I had written off the notion of a “gratitude practice” as social media mumbo jumbo; the type of live-laugh-love trope that did not apply to me. Anne helped me see that just because something is popular on social media doesn’t mean it’s not worthy, and that a gratitude practice does not have to involve literally listing all the things you are thankful for (although, it’s absolutely fabulous if you want to — whatever works!). By no means am I “cured,” if such a thing exists. I see Anne weekly. Some days I adhere to my practices, some days I don’t.
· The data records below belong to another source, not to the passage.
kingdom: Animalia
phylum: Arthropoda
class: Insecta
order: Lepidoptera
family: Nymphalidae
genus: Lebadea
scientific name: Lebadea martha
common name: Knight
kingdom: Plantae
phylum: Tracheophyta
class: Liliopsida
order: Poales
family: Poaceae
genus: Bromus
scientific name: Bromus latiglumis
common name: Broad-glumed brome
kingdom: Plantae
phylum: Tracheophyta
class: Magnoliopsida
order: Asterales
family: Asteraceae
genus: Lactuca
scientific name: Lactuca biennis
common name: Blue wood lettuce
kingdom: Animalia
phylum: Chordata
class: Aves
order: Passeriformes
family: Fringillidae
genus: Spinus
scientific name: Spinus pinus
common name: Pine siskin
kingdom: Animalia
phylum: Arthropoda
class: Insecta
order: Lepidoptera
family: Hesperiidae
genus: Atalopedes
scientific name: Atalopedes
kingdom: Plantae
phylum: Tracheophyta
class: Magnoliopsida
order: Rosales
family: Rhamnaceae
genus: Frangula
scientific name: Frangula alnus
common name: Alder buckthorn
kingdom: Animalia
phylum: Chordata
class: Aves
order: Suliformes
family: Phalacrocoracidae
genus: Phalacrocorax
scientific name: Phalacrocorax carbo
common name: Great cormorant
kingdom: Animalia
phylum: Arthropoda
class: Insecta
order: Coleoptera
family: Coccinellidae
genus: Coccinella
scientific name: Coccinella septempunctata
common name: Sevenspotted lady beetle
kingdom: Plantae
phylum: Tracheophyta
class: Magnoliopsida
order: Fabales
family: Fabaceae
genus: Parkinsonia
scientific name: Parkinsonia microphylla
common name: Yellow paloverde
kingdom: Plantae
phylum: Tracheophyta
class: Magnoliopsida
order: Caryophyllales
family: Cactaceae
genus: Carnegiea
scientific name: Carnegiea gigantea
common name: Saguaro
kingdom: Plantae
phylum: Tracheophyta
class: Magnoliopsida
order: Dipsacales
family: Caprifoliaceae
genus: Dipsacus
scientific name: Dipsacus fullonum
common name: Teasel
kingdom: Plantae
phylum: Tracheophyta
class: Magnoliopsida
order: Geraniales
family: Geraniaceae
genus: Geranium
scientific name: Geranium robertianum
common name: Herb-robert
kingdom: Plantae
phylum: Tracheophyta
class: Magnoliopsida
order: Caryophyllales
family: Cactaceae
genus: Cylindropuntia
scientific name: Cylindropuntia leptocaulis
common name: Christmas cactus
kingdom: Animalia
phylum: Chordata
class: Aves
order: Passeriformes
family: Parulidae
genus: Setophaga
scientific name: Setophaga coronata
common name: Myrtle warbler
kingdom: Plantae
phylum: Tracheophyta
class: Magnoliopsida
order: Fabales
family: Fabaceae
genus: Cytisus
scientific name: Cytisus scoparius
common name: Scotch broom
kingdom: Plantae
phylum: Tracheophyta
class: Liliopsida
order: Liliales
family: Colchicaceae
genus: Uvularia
Why are you saying all of this, my mother is surely wondering. For one, writing helps me process what happened. I told myself that I could draft this whole thing and decide at the end if I wanted to publish it, which brings me to point two.
I say this because, at the risk of repeating what (I hope) we all know to be true, my life, as well as the lives of many other people, looks pretty rosy on the Internet. It is, and I am grateful for a lot. But no one is without their struggles and all of the above would not fit into an Instagram caption about the year that was. There were highs and there were lows, and thanks to Anne I’m [knocks on wood] back on the upswing, able to write and socialize and take pleasure in existing rather than feeling like an unwilling passenger.
I say this because if you are struggling, know that you are not alone. There are brighter days ahead. The sun will shine again.
Sheila! Thank you so much for baring all of this. I identify so closely with so much of what you've shared - feeling "behind" or uninspired. It's amazing how much voicing those feelings, to a therapist or friends etc, can soften the way you view your own feelings and also pull you closer to others. Cheers to a fresh start in 2025!